If I choose fundamental roots of $B_{2}$ as basis, then I can identify $s_{1}$ with matrix $\begin{bmatrix} -1&1\\0&1 \end{bmatrix}$ and identify $s_{2}$ with matrix $\begin{bmatrix} 1&0\\2&-1 \end{bmatrix}$. Then our group can be thought as matrix group generated by these two matrices. But I don't know how to find semidirect product structure out there.
I will describe this for type $B_n$ in general, since that actually makes it a bit more clear what is going on.

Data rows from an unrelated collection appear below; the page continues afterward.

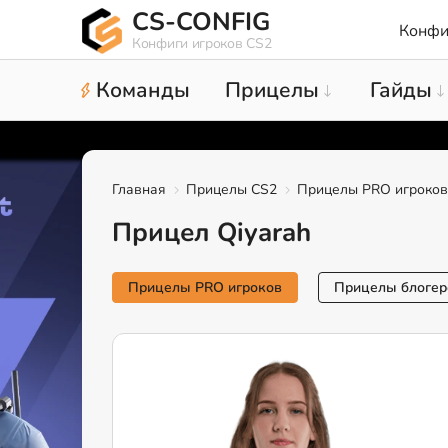
CS-CONFIG
Конфи
Конфиги игроков CS2
Команды
Прицелы
Гайды
Главная
Прицелы CS2
Прицелы PRO игроков
Прицел Qiyarah
Прицелы PRO игроков
Прицелы блогер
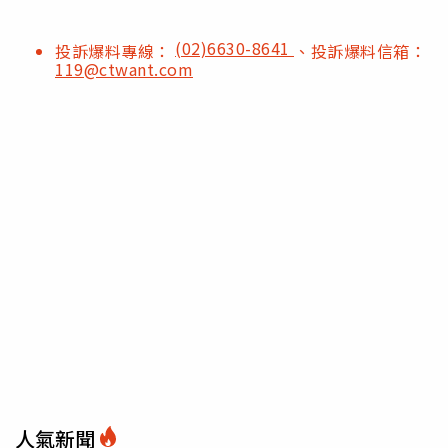
(02)6630-8641
投訴爆料專線：
、投訴爆料信箱：
119@ctwant.com
人氣新聞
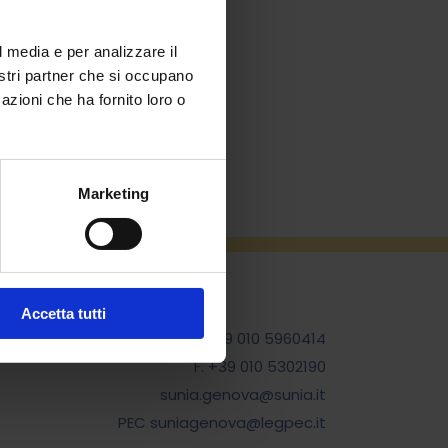
l media e per analizzare il
nostri partner che si occupano
azioni che ha fornito loro o
Marketing
Accetta tutti
T. +39 010 5960414
F. +39 010 5302190
sunia.genova@sunia.it
PEC suniagenova@legpec.it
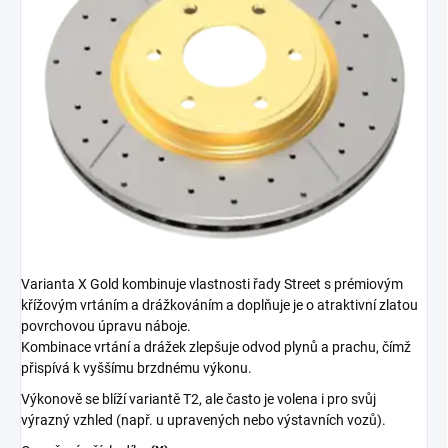
Varianta X Gold kombinuje vlastnosti řady Street s prémiovým
křížovým vrtáním a drážkováním a doplňuje je o atraktivní zlatou
povrchovou úpravu náboje.
Kombinace vrtání a drážek zlepšuje odvod plynů a prachu, čímž
přispívá k vyššímu brzdnému výkonu.
Výkonově se blíží variantě T2, ale často je volena i pro svůj
výrazný vzhled (např. u upravených nebo výstavních vozů).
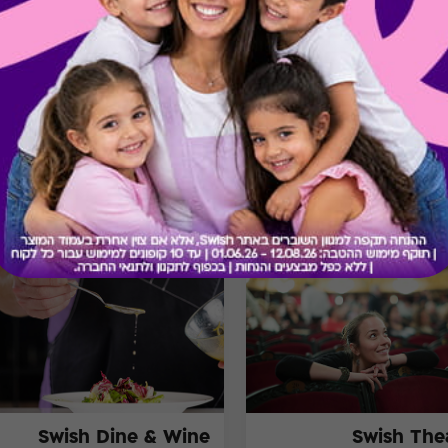
בירור יתרה בכרטיס
מתנות ששווה לך להכיר
Swish Dine & Wine
Swish The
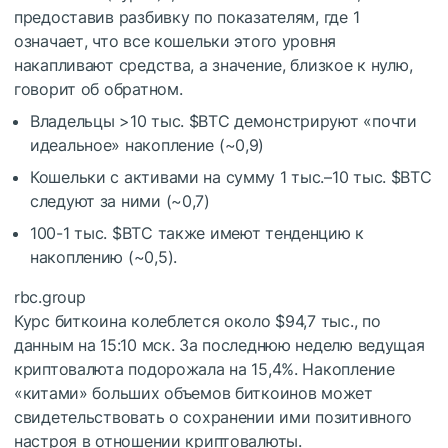
предоставив разбивку по показателям, где 1
означает, что все кошельки этого уровня
накапливают средства, а значение, близкое к нулю,
говорит об обратном.
Владельцы >10 тыс.
$BTC
демонстрируют «почти
идеальное» накопление (~0,9)
Кошельки с активами на сумму 1 тыс.–10 тыс.
$BTC
следуют за ними (~0,7)
100-1 тыс.
$BTC
также имеют тенденцию к
накоплению (~0,5).
rbc.group
Курс биткоина колеблется около $94,7 тыс., по
данным на 15:10 мск. За последнюю неделю ведущая
криптовалюта подорожала на 15,4%. Накопление
«китами» больших объемов биткоинов может
свидетельствовать о сохранении ими позитивного
настроя в отношении криптовалюты.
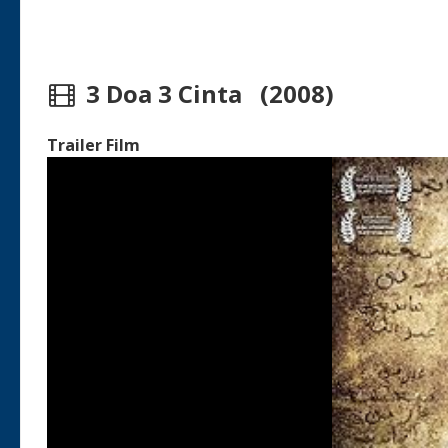
3 Doa 3 Cinta (2008)
Trailer Film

$$W(B_n) = \langle t_0, s_1,\dots, s_{n-1}\mid t_0^2, s_i^2, (t_0s_1)^4, (t_0s_i)^2\mbox{ for }i\geq 2, (s_is_{i+1})^3, (s_is_j)^2\mbox{ for }|i-j|>1\rangle$$
So it has generators $s_i$ for $i\in \{1,\dots, n-1\}$ which generate a copy of $S_n$ (just note that the $s_i$ precisely satisfy the relations of the type $A_{n-1}$ Coxeter group), together with an extra generator that I have here called $t_0$. The reason for this comes now:
For each $i\in \{1,\dots, n-1\}$ define recursively $t_i = s_it_{i-1}s_i$.
Now I claim that the subgroup $\langle t_0, t_1,\dots, t_{n-1}\rangle$ is isomorphic to $(\mathbb{Z}/2\mathbb{Z})^n$, that it is normalized by the subgroup $\langle s_1,\dots, s_{n-1}\rangle$, and that it intersects the latter trivially.
All of this leads to $W(B_n)$ being isomorphic to the semidirect product $(\mathbb{Z}/2\mathbb{Z})^n\rtimes S_n$ (in fact, a very nice such semidirect product: It is the wreath product of $\mathbb{Z}/2\mathbb{Z}$ with $S_n$).
I leave the proof of my claim about the subgroup as a good exercise.
Hint for showing that the copy of $S_n$ normalizes the subgroup generated by the $t$'s: Show explicitly that $$s_it_js_i = \begin{cases}t_{j-1} & \mbox{if }i=j \\ t_{j+1} & \mbox{if }i = j+1 \\ t_j & \mbox{else}\end{cases}$$